I see nothing wrong with this post. They're sharing something they've made and getting valuable, constructive feedback. I appreciate HN being one of few places that still happens at.

asdxrfx•9mo ago
Fair to be cautious, I get it. We’re a real startup, just launched our MVP recently, and wanted to share what we’re building with the community. It’s our first time posting here, but we’re genuinely looking to get feedback and connect with others. Happy to answer any questions!
wnolens•9mo ago
Genuinely curious and debating the costs of other SOC2 platforms. But your tool doesn't load anything when I go to controls.

> Error: Failed to fetch

Not a good way to debut

reynaldi•9mo ago
Not sure if my feedback can help.

As someone who don't know anything about SOC2, but still aware that if I want to signal 'data privacy' that I need to get it: I don't know what I'm supposed to do on your site.

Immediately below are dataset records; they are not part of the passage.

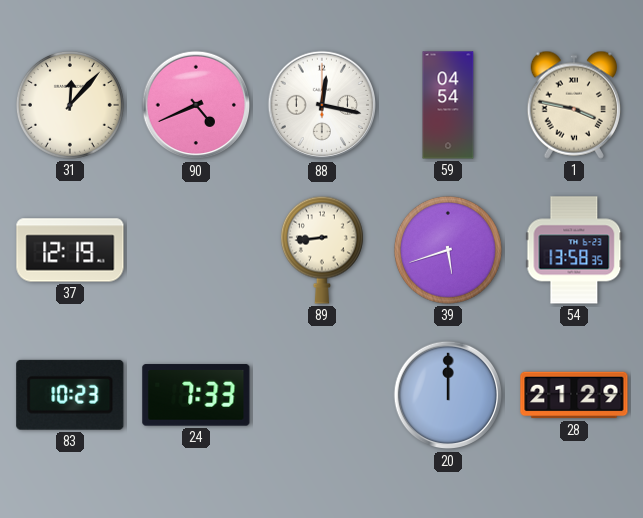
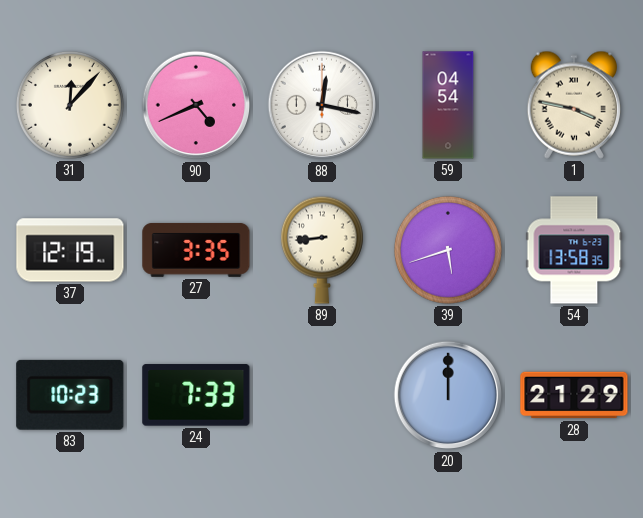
27: none -> 3:35
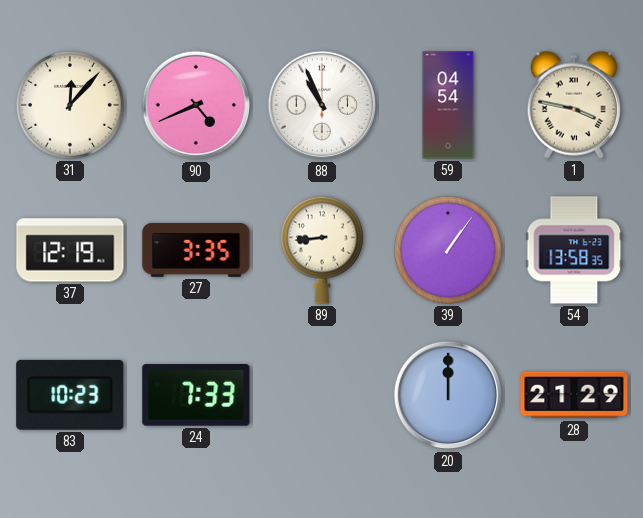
88: 12:17 -> 10:56
39: 5:42 -> 1:06
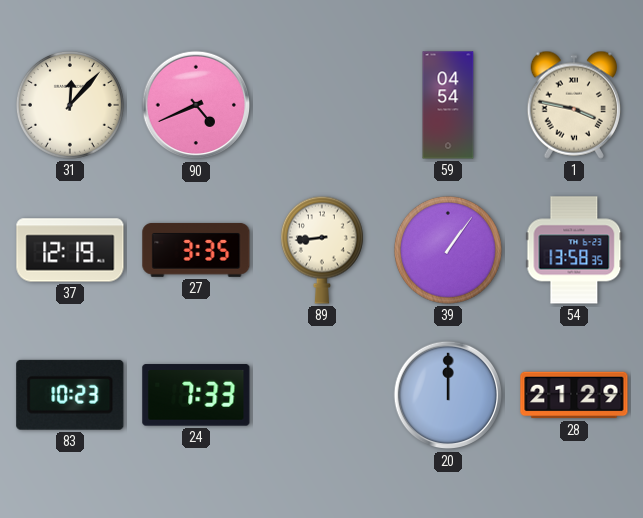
88: 10:56 -> none
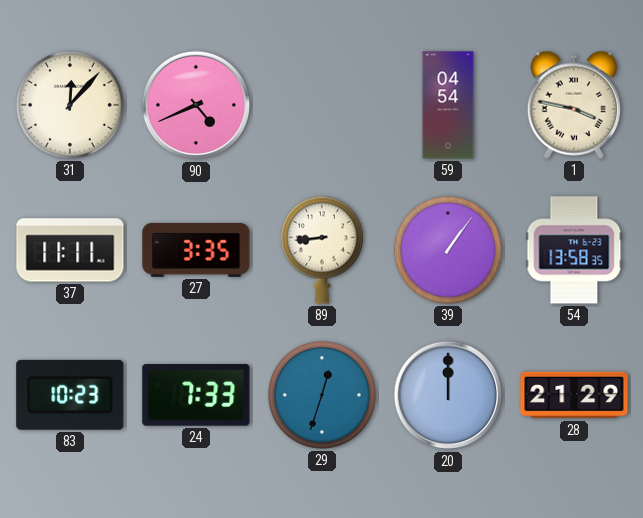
37: 12:19 -> 11:11
29: none -> 12:33
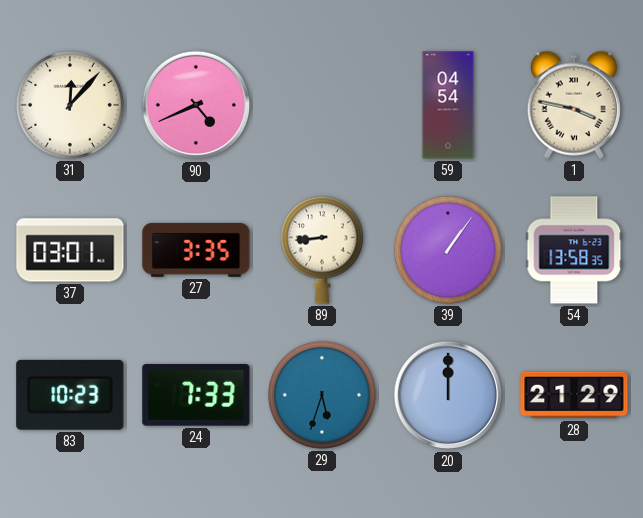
37: 11:11 -> 03:01
29: 12:33 -> 5:33
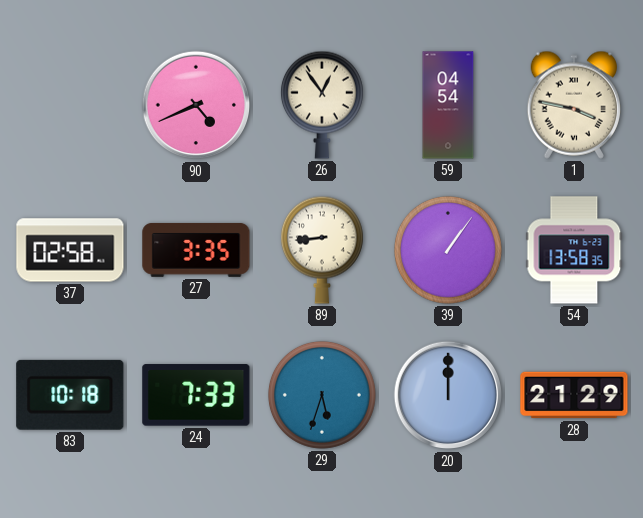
31: 12:07 -> none
26: none -> 12:54
37: 03:01 -> 02:58
83: 10:23 -> 10:18
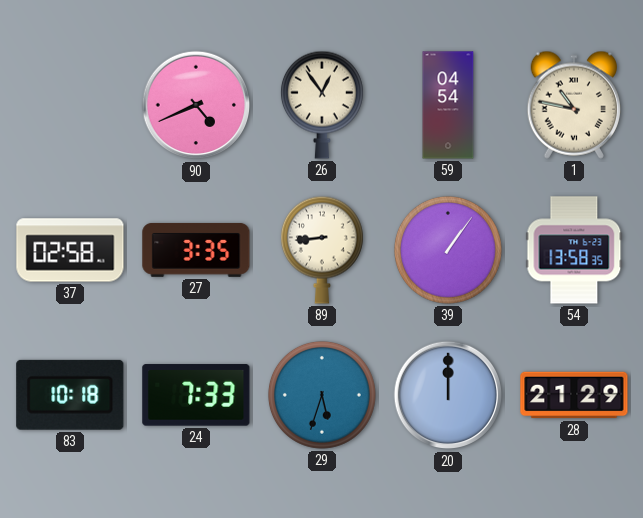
1: 3:47 -> 10:47
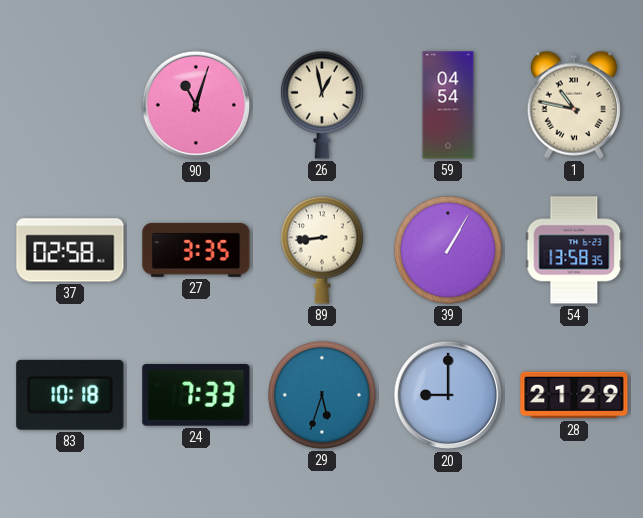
90: 4:41 -> 11:03
26: 12:54 -> 12:58
39: 1:06 -> 1:05
20: 12:00 -> 9:00
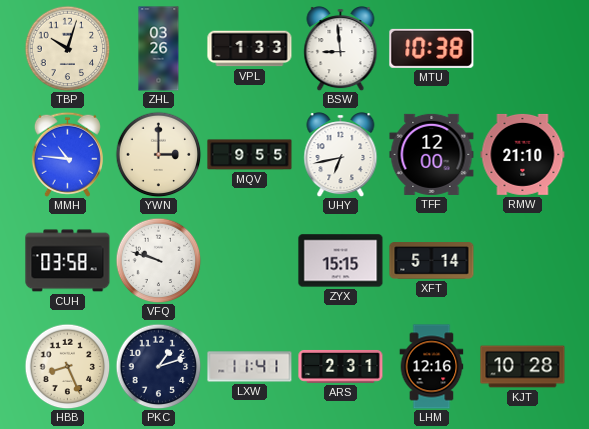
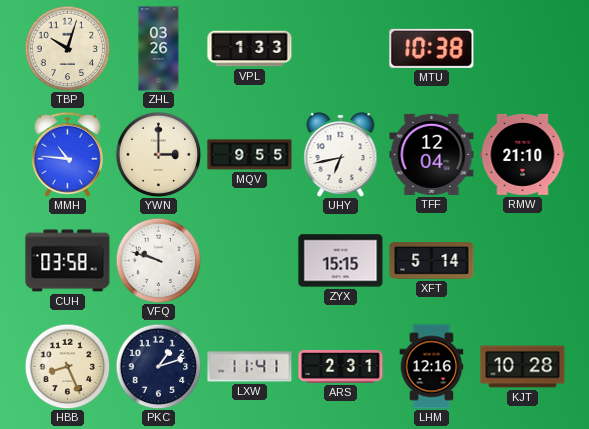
BSW: 8:59 -> none
TFF: 12:00 -> 12:04
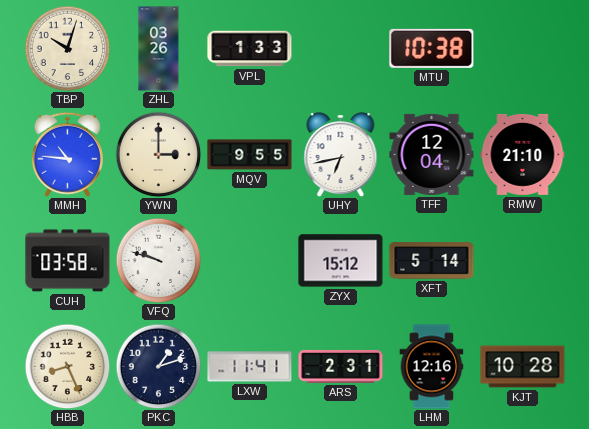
ZYX: 15:15 -> 15:12
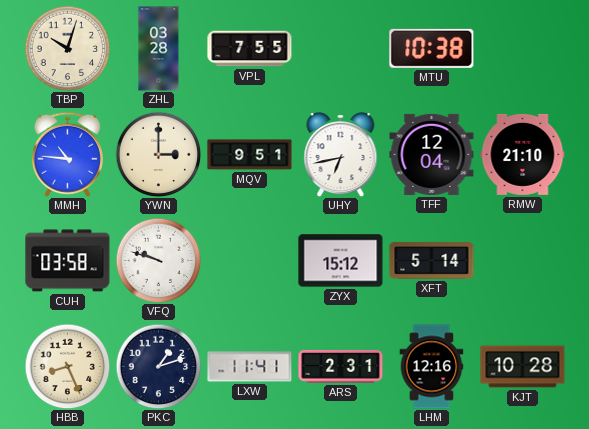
ZHL: 03:26 -> 03:28
VPL: 1:33 -> 7:55
MQV: 9:55 -> 9:51
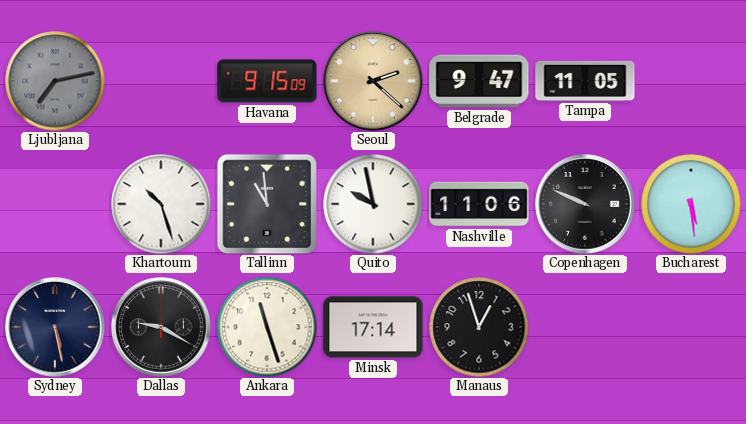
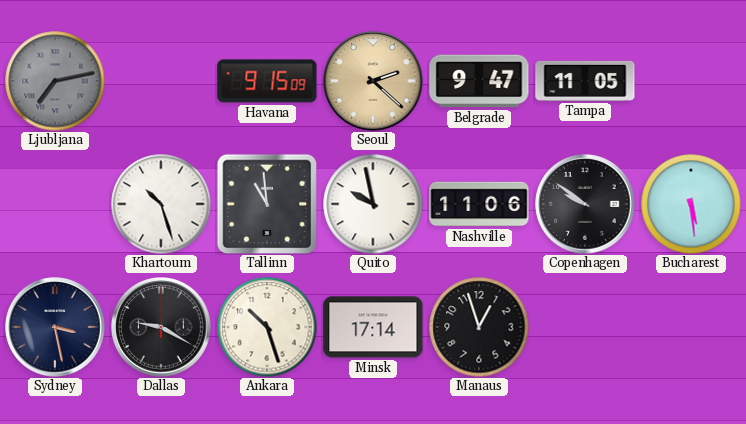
Copenhagen: 9:49 -> 9:51
Sydney: 5:28 -> 3:28
Ankara: 11:27 -> 10:27
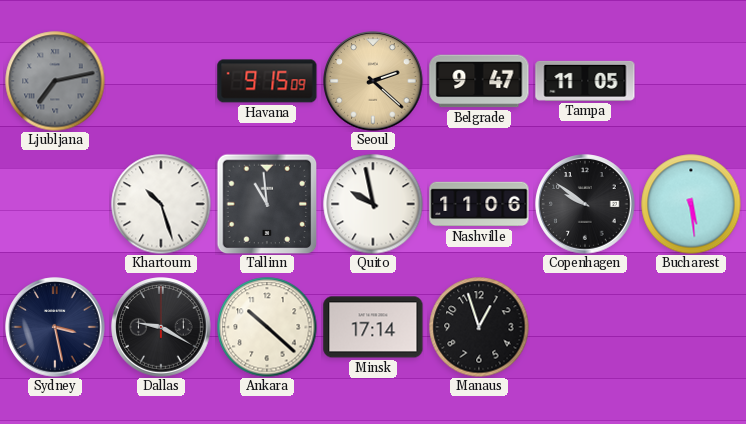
Ankara: 10:27 -> 10:22
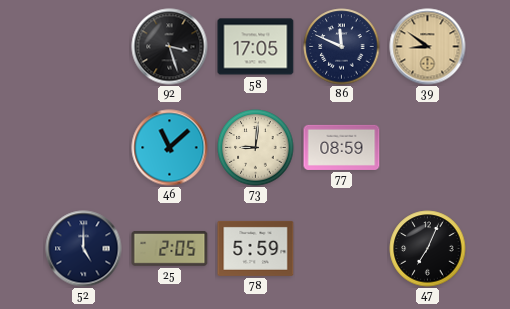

Some sort of onboarding can help, like what are my steps from knowing nothing to actually getting the SOC2. Maybe some educational contents or resources can also help.

asdxrfx•9mo ago
You are right. We will spend more time on creating educational content and resources. Thanks for the feedback, it's useful and will help us.
kristel100•9mo ago
That’s a compelling niche. SOC 2 prep is a brutal rabbit hole for small teams. Even just a pre-flight checklist with integrations would be useful—curious how much automation they’re actually packing in.
asdxrfx•9mo ago
We do not currently have automation and integrations, but we are planning to add them later. Thanks for the feedback!